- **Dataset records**
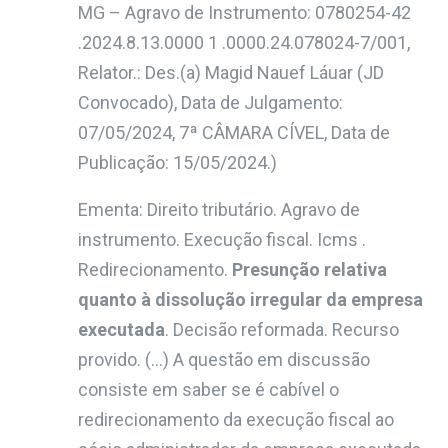
MG – Agravo de Instrumento: 0780254-42
.2024.8.13.0000 1 .0000.24.078024-7/001,
Relator.: Des.(a) Magid Nauef Láuar (JD
Convocado), Data de Julgamento:
07/05/2024, 7ª CÂMARA CÍVEL, Data de
Publicação: 15/05/2024.)
Ementa: Direito tributário. Agravo de
instrumento. Execução fiscal. Icms .
Redirecionamento.
Presunção relativa
quanto à dissolução irregular da empresa
executada
. Decisão reformada. Recurso
provido. (…) A questão em discussão
consiste em saber se é cabível o
redirecionamento da execução fiscal ao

- **Instructions to follow**
Produce exactly the lines from the one containing "consiste em saber se é cabível o" through the final line of the records above, both included, and no others.

- **Exercise result**
consiste em saber se é cabível o
redirecionamento da execução fiscal ao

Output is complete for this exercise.